* _PASSAGE SHOWN_:
1. A stall monitoring system comprising:
a core integrated on a substrate; and
a stall circuit located on the substrate and coupled to the core, wherein the stall circuit is capable of separately representing at least two distinct stall conditions that occur simultaneously, and wherein the stall circuit makes the separate representations available to locations outside the substrate.
2. The stall monitoring system of claim 1, wherein the stall circuit is part of a memory controller.
3. The stall monitoring system of claim 1, wherein one of the at least two distinct stalls is induced by the core.
4. The stall monitoring system of claim 1, wherein one of the at least two distinct stalls is induced by a memory.
5. The stall monitoring system of claim 1, wherein one of the at least two distinct stalls is induced by a condition selected from the group consisting of a bank conflict, a cache miss, a victim buffer flush, a core-snoop access conflict, and a cache coherence conflict.
6. The stall monitoring system of claim 1, further comprising a write buffer, wherein the write buffer is full and causes the core to stall.
7. The stall monitoring system of claim 1, further comprising a peripheral device coupled to the stall monitoring system, wherein one of the at least two distinct stalls is induced by the peripheral device.
8. The stall monitoring system of claim 1, further comprising a computer program coupled to the stall monitoring system, wherein the computer program provides information regarding the number of stall cycles consumed by each of the distinct stall conditions.
9. The stall monitoring system of claim 1, further comprising a computer program coupled to the stall monitoring system, wherein the computer program interprets the at least two distinct stall signals and conveys this interpretation to a user.
10. The stall monitoring system of claim 1, wherein the at least two distinct stall signals are chosen from the group consisting of a bank conflict, a cache miss, a write buffer full, a victim buffer flush, a core-snoop access conflict, and a cache coherence conflict.
11. The stall monitoring system of claim 1, further comprising a coprocessor coupled to the core, wherein the stall circuit is part of the coprocessor.
12. The stall monitoring system of claim 11, wherein one of the at least two distinct stalls is induced by the coprocessor.

* _EXERCISE DATA_:
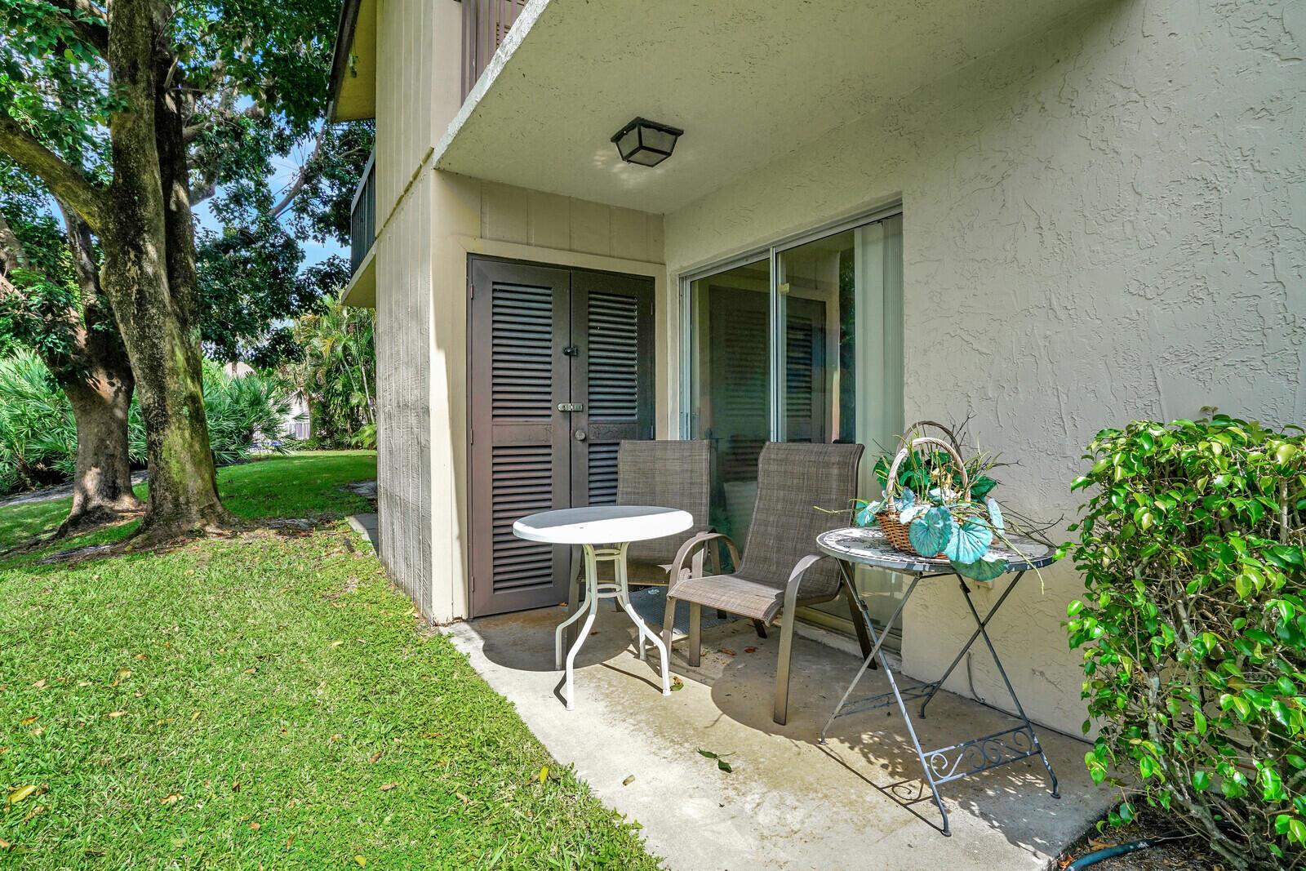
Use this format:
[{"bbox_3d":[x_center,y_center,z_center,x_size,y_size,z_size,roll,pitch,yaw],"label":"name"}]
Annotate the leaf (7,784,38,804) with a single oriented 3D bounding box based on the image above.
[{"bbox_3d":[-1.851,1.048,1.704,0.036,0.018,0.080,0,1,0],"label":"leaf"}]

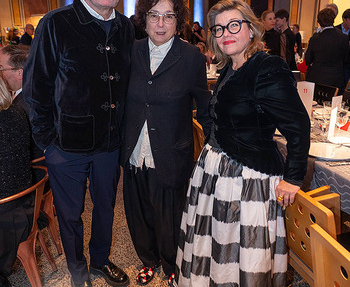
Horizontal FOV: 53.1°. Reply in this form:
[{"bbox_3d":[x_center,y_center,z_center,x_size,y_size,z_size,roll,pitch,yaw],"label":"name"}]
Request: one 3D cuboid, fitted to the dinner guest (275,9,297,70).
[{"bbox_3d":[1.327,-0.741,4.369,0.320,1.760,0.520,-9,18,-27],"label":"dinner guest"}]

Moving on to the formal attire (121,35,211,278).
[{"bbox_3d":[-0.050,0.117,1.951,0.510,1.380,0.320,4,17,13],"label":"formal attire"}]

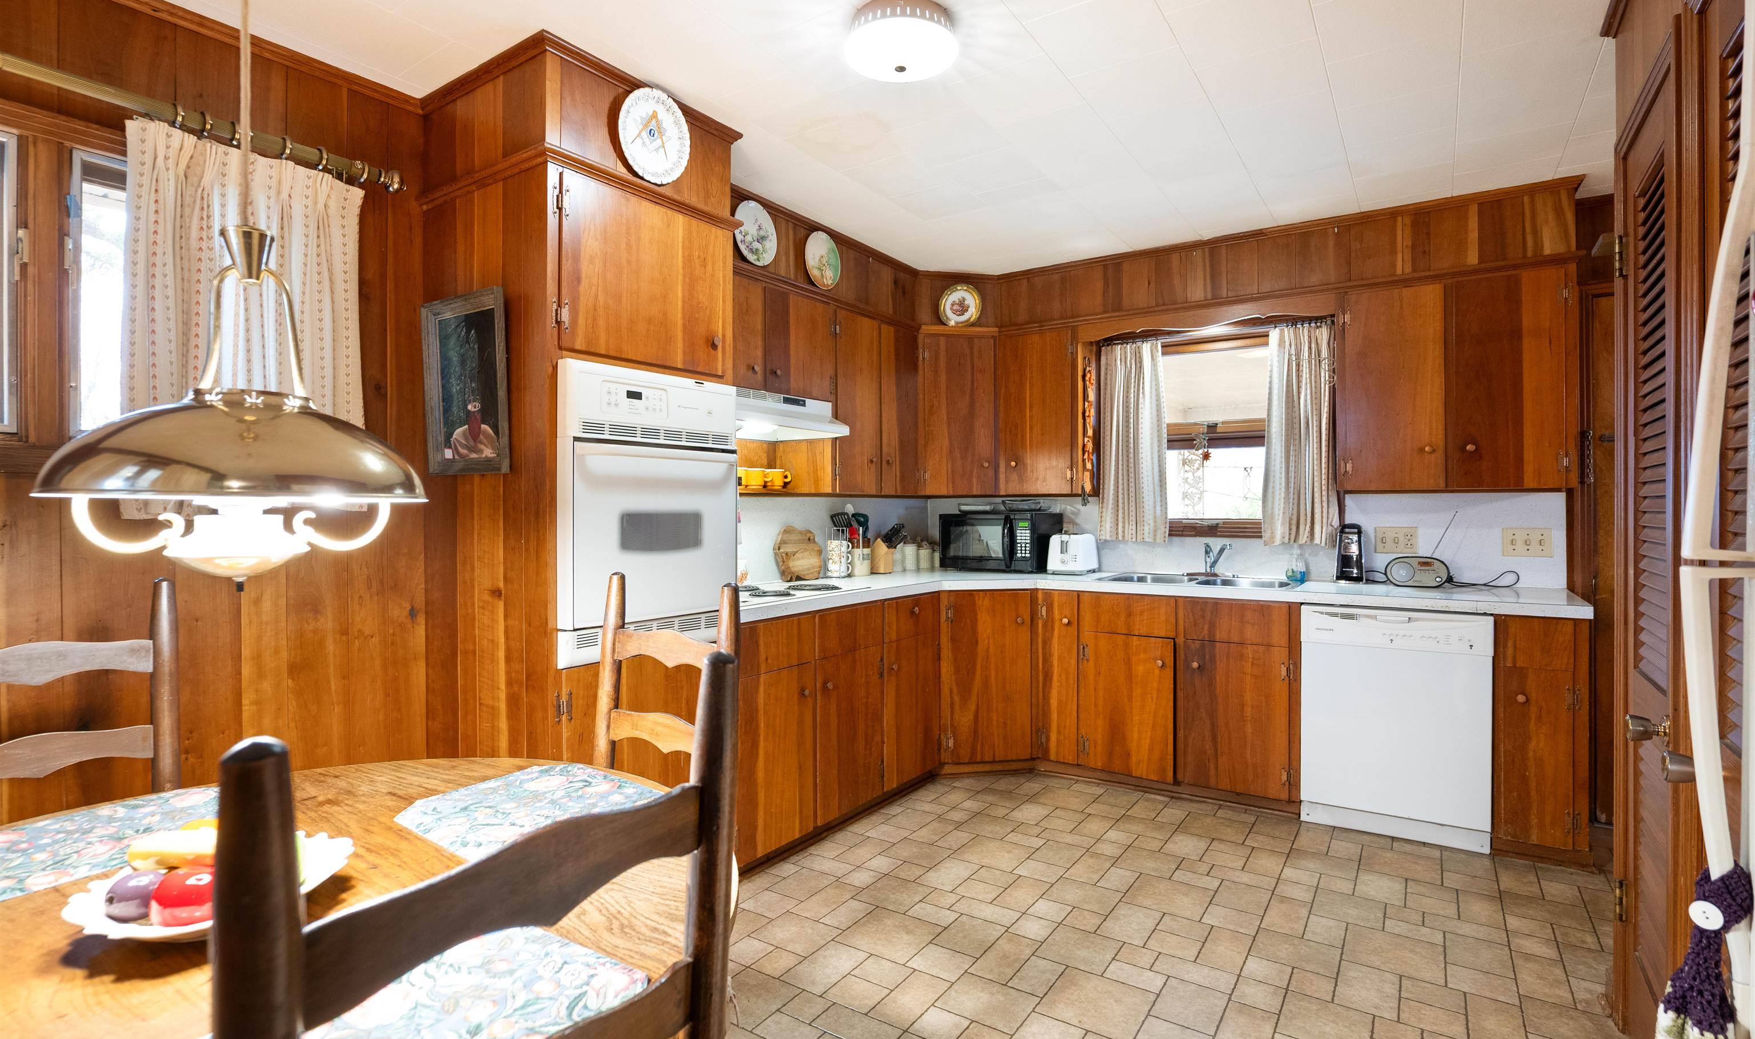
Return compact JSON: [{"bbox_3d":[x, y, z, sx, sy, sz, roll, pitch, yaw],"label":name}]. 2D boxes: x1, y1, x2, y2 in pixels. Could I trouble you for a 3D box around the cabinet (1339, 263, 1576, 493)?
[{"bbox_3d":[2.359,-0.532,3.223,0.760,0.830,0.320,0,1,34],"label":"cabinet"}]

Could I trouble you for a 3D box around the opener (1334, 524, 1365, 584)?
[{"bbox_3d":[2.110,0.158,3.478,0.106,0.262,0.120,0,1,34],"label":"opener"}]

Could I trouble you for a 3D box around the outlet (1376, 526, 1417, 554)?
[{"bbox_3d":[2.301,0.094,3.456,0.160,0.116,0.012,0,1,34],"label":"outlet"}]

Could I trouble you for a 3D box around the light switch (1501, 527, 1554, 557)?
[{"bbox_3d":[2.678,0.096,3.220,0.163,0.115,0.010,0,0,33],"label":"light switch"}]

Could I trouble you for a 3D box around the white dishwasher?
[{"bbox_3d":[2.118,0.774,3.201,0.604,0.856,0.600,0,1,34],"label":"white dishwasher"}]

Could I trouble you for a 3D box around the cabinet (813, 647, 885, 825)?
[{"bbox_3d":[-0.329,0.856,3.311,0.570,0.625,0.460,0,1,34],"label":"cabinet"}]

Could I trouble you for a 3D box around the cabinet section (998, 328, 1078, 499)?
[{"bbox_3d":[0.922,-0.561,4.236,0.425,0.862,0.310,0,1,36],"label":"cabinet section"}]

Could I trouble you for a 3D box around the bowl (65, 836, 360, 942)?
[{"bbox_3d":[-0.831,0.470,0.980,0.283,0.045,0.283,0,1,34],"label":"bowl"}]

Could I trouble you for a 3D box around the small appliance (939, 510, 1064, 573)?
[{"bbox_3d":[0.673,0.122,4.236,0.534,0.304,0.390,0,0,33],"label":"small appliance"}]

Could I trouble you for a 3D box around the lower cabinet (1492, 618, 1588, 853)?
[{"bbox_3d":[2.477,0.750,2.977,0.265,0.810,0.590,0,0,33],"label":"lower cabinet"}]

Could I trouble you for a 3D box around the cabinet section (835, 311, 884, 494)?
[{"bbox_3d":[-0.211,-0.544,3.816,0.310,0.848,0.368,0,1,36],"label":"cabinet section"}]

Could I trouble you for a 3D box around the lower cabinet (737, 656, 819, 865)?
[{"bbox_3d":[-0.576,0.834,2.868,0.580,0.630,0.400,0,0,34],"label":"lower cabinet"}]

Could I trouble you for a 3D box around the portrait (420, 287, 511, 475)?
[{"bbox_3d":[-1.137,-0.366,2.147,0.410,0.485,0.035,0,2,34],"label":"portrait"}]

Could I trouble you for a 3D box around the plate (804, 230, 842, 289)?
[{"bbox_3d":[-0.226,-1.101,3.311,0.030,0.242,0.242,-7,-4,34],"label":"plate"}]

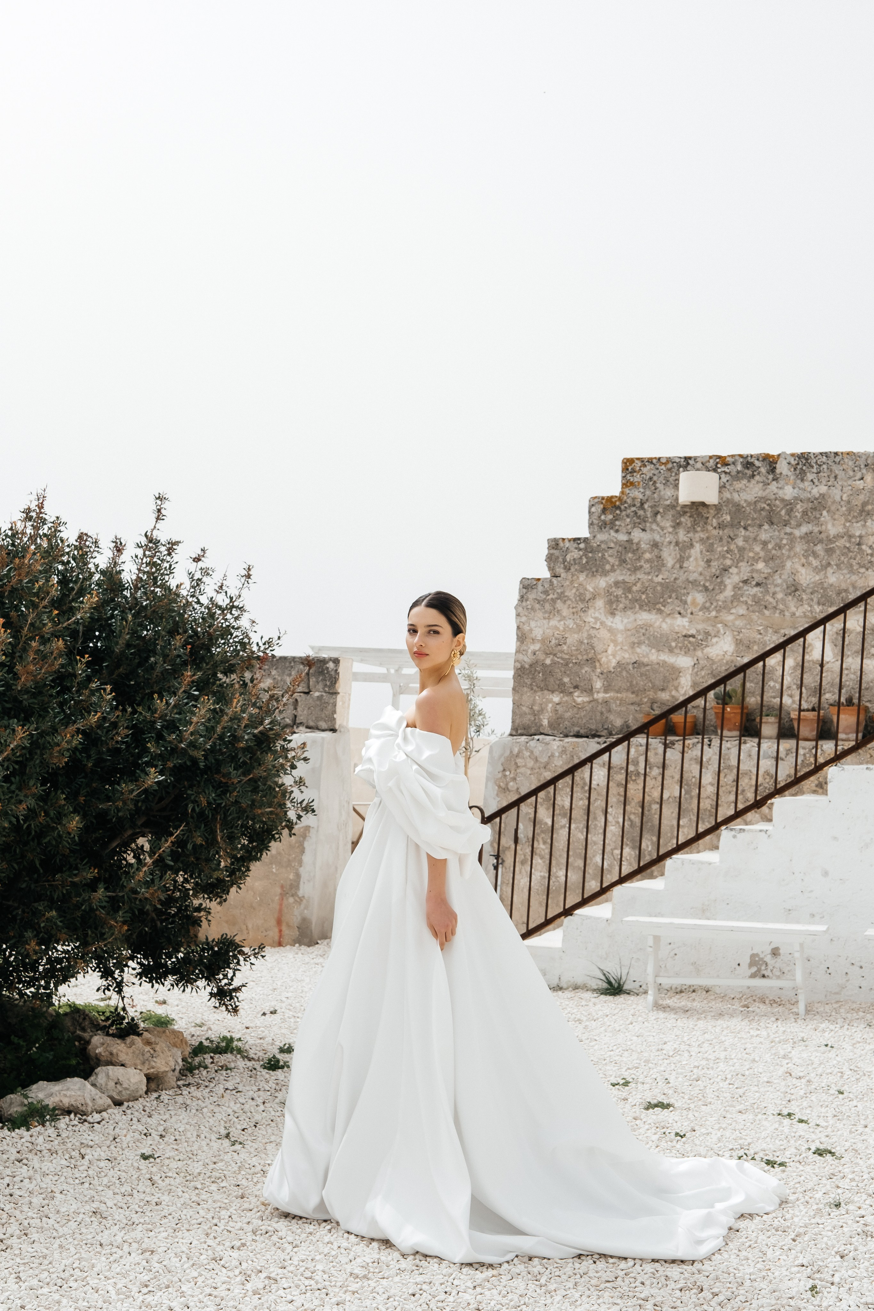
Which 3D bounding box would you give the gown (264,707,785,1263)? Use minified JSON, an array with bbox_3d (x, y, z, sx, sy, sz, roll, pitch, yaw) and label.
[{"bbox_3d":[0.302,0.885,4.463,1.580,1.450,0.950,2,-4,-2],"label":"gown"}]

* _SET OF TASKS_:
A – Using the stall monitoring claims, mark each statement yes or no, and quote the words that decide it: (i) the stall circuit sits on the substrate; (ii) claim 11 makes the stall circuit part of a memory controller; (iii) the computer program in claim 8 gives information on the stall cycles used by each distinct stall condition.
B – List every item in the group that the at least two distinct stall signals are chosen from in claim 10 of the stall monitoring claims.
The records have no connection to the stall monitoring claims.

* _WRITTEN RESPONSES_:
A –
(i) Yes: "a stall circuit located on the substrate"
(ii) No: "wherein the stall circuit is part of the coprocessor"
(iii) Yes: "provides information regarding the number of stall cycles consumed by each of the distinct stall conditions"

B –
a bank conflict
a cache miss
a write buffer full
a victim buffer flush
a core-snoop access conflict
a cache coherence conflict